• Work to complete
Find every line in the records below that contains "LIST", and copy it.

• Recorded information
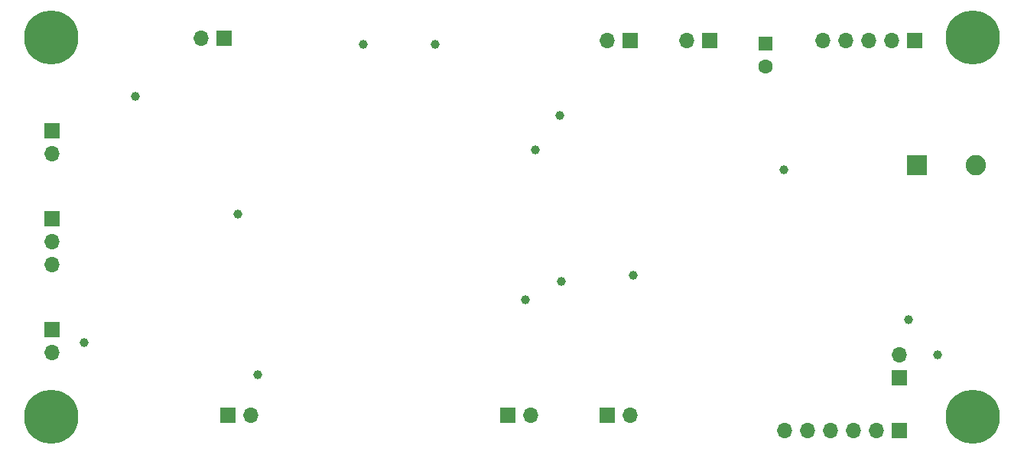
<source format=gbs>
G04 #@! TF.GenerationSoftware,KiCad,Pcbnew,8.0.8*
G04 #@! TF.CreationDate,2025-01-31T08:36:52-06:00*
G04 #@! TF.ProjectId,delay_pedal,64656c61-795f-4706-9564-616c2e6b6963,rev?*
G04 #@! TF.SameCoordinates,Original*
G04 #@! TF.FileFunction,Soldermask,Bot*
G04 #@! TF.FilePolarity,Negative*
%FSLAX46Y46*%
G04 Gerber Fmt 4.6, Leading zero omitted, Abs format (unit mm)*
G04 Created by KiCad (PCBNEW 8.0.8) date 2025-01-31 08:36:52*
%MOMM*%
%LPD*%
G01*
G04 APERTURE LIST*
%ADD10C,1.000000*%
%ADD11C,6.000000*%
%ADD12R,1.700000X1.700000*%
%ADD13O,1.700000X1.700000*%
%ADD14R,2.250000X2.250000*%
%ADD15C,2.250000*%
%ADD16R,1.600000X1.600000*%
%ADD17C,1.600000*%
G04 APERTURE END LIST*
D10*
X119564214Y-98439214D03*
D11*
X98914214Y-78914214D03*
D10*
X155200000Y-87500000D03*
X155400000Y-105900000D03*
D12*
X99000000Y-89210000D03*
D13*
X99000000Y-91750000D03*
D10*
X197000000Y-114000000D03*
D12*
X171750000Y-79250000D03*
D13*
X169210000Y-79250000D03*
D12*
X192800000Y-122400000D03*
D13*
X190260000Y-122400000D03*
X187720000Y-122400000D03*
X185180000Y-122400000D03*
X182640000Y-122400000D03*
X180100000Y-122400000D03*
D14*
X194750000Y-93000000D03*
D15*
X201250000Y-93000000D03*
D10*
X108164214Y-85414214D03*
X133414214Y-79664214D03*
D12*
X99000000Y-111230000D03*
D13*
X99000000Y-113770000D03*
D10*
X141414214Y-79664214D03*
D12*
X118000000Y-79000000D03*
D13*
X115460000Y-79000000D03*
D11*
X200914214Y-120914214D03*
D12*
X99000000Y-98920000D03*
D13*
X99000000Y-101460000D03*
X99000000Y-104000000D03*
D12*
X192800000Y-116575000D03*
D13*
X192800000Y-114035000D03*
D16*
X178000000Y-79567621D03*
D17*
X178000000Y-82067621D03*
D10*
X152500000Y-91300000D03*
D11*
X98914214Y-120914214D03*
D12*
X194500000Y-79250000D03*
D13*
X191960000Y-79250000D03*
X189420000Y-79250000D03*
X186880000Y-79250000D03*
X184340000Y-79250000D03*
D12*
X118460000Y-120750000D03*
D13*
X121000000Y-120750000D03*
D10*
X180000000Y-93500000D03*
X193800000Y-110100000D03*
X151400000Y-107900000D03*
D12*
X160460000Y-120700000D03*
D13*
X163000000Y-120700000D03*
D10*
X163300000Y-105200000D03*
D11*
X200914214Y-78914214D03*
D10*
X121750000Y-116250000D03*
D12*
X149460000Y-120710000D03*
D13*
X152000000Y-120710000D03*
D12*
X163000000Y-79250000D03*
D13*
X160460000Y-79250000D03*
D10*
X102500000Y-112700000D03*
M02*

</source>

• Exercise answer
G04 APERTURE LIST*
G04 APERTURE END LIST*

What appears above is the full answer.